Ricordiamo che la ditta Norda, proprietaria di due stabilimenti per l’imbottigliamento delle minerali, ha avuto ed ha problemi con la popolazione sia a Tarsogno (Tornolo) che a Masanti (Bedonia) – sottolinea l’associazione ambientalista -. Nel primo caso i Cittadini han denunciato scarsità o peggio mancanze d’acqua al rubinetto tanto che alcuni si sono rivolti all’Autorità Giudiziaria, citando non l’azienda ma gli Organi Pubblici che hanno autorizzato a loro dire un prelievo esagerato. A Masanti, dove Norda ha già la concessione per ben 5 sorgenti e 2 pozzi, la ditta deve confrontarsi con l’opposizione dei cittadini di tre Comuni che temono per il destino di ruscelli tutelati dalla Provincia, frane ed incidenti per l’enorme traffico di Tir in strade anguste, l’abbassamento delle falde, il danno per la flora e fauna ittica protette dalle Leggi Europee e Regionali e soprattutto la mancanza d’acqua dai loro rubinetti nel futuro“.
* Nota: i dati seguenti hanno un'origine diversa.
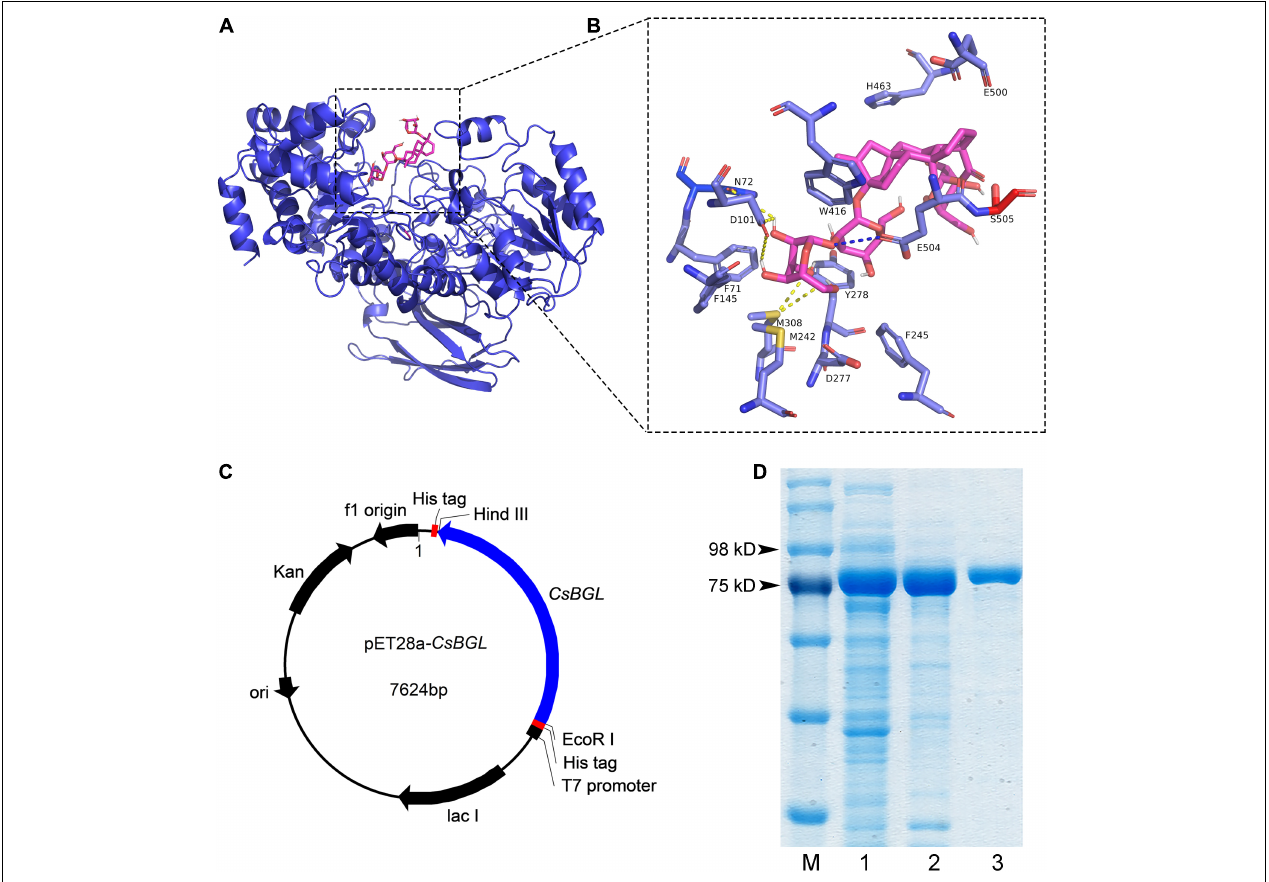
FIGURE 1 | Structure modeling analysis of Cs BGL and the heterologous expression of the Cs BGL. (A) The putative 3D structure of Cs BGL (blue) with stevioside (pink). The structure of Cs BGL was modeled using Bt BGL (PDB entry 5xxn) from Bacteroides thetaiotaomicron as the template. (B) Cs BGL-stevioside interactions. Hydrogen bonds are shown in yellow dotted lines. The unique interaction between E504 (the general acid/base) and glycosidic oxygen is shown in blue dotted line. (C) The map of constructed plasmid of p ET28a- Cs BGL. The cloned gene of Cs BGL has 2271 nucleotides without the signal peptide and termination codon. It was inserted between Hin dIII and Eco RI of p ET28a plasmid. (D) SDS-PAGE analysis of Cs BGL: lane M, protein marker; lane 1, the soluble-lysate after centrifugation; lane 2, the lysate precipitation; lane 3, purified recombinant Cs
La nuova richiesta della Norda mira adesso ad ottenere un nuovo pozzo posto a quota 1.270 metri sul livello del mare, dove esiste – sostiene sempre Legambiente – un acquedotto ad uso civile a soli 280 metri di distanza e sottostrada rispetto all’ubicazione del pozzo ad uso industriale.
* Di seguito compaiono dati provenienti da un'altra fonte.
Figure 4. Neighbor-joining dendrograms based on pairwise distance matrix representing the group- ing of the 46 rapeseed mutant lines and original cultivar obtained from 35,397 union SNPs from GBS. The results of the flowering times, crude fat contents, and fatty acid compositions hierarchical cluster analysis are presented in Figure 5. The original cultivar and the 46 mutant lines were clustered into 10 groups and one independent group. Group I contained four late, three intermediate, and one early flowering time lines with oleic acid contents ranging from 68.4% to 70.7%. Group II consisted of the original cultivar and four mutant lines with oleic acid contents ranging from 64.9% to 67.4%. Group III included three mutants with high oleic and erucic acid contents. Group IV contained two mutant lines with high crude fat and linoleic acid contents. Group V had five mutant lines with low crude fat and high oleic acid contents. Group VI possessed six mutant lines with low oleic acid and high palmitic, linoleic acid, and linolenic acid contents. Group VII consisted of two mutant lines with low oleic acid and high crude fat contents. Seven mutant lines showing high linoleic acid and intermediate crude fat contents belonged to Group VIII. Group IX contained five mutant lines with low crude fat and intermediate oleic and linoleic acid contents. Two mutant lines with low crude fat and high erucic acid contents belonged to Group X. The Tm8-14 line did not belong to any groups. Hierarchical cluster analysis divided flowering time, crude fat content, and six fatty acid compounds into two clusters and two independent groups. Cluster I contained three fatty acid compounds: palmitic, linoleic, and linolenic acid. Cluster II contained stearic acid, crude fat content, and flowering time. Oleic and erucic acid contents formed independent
La richiesta della Norda riporta all’attenzione, inoltre, l’indebito profitto che le aziende delle acque minerali ricavano a causa dell’inezia fiscale che devono corrispondere, dovuta alla sottovalutazione del problema da parte delle Regioni – tuona ancora Legambiente -. Basti pensare che in Emilia-Romagna le aziende estrattrici di acqua pagano in tasse, per lo sfruttamento dei giacimenti acquiferi, solo 19 euro per ettaro. Non si paga per litri prelevati: vi sono casi di aziende che pagano importi inferiori fino a 15 volte di ciò che sborsano i cittadini per ogni litro utilizzato, nei loro pozzi privati. Una situazione inconcepibile. Varie proposte presentate da Consiglieri Regionali per ovviare a tale situazione sono sempre cadute nel vuoto. Il mancato introito per l’Erario negli anni ammonta a vari milioni di euro“.

Legambiente Parma aveva chiesto circa 8 anni fa alla Provincia – all’epoca deputata al settore – 10 specificazioni per la tutela della risorsa, ma non ha mai avuto risposta.
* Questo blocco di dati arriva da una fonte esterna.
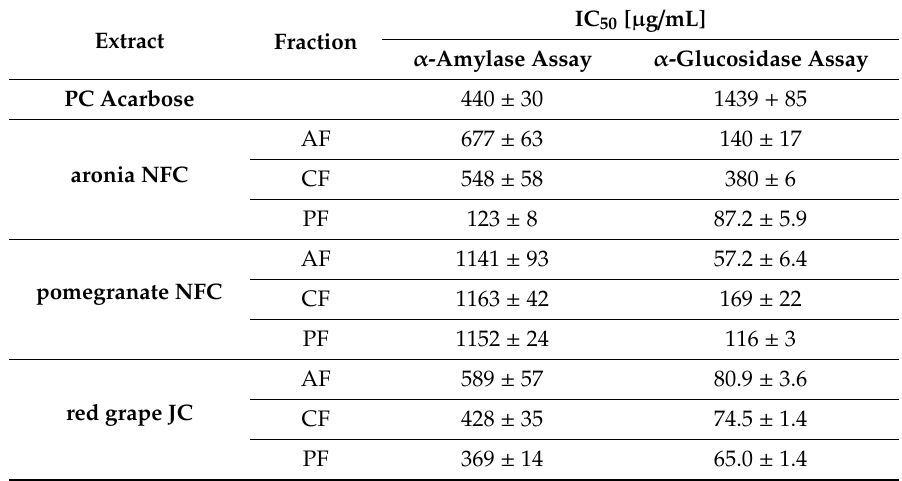
Table 2. Inhibitory activities (IC 50 values) of the three fractions (AF, CF, and PF) of the different juice extracts. Results are presented as means ± SD ( n = 3).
Dopo il referendum relativo all’acqua pubblica, che ha visto la nostra associazione schierarsi nettamente contro il progetto di privatizzazione, oggi si parla molto meno di questo bene essenziale – concludono gli ambientalisti -. Legambiente intende oggi rimettere sotto i riflettori un settore che, pur essendo una piccola parte della tematica, è sintomatico di una carenza nella legislazione a livello Nazionale così come in quello Regionale: quello delle acque minerali. Pertanto Legambiente chiede alla Regione Emilia-Romagna di bloccare la richiesta della Norda, con una sorta di moratoria, ed aprire un percorso partecipativo che porti alla ridefinizione delle normative e della gestione del settore“.